Given records —

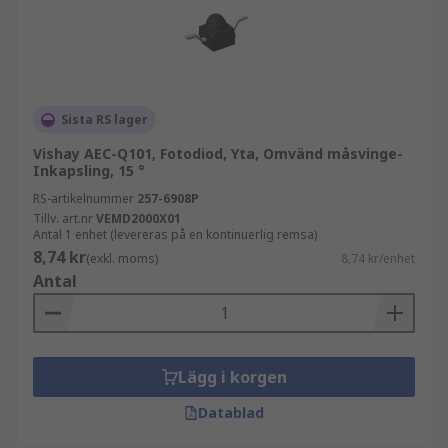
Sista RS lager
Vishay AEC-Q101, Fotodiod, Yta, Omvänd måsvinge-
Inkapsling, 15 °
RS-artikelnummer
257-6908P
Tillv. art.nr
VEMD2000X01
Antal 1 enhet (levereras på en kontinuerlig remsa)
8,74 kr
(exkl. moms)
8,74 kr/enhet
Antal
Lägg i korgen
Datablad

---

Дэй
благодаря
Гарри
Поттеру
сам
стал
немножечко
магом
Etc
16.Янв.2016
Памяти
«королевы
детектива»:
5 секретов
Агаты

Aim of the task — Pick out each line of the data above that contains the word "Antal". Case must match exactly.

Exercise result —
Antal 1 enhet (levereras på en kontinuerlig remsa)
Antal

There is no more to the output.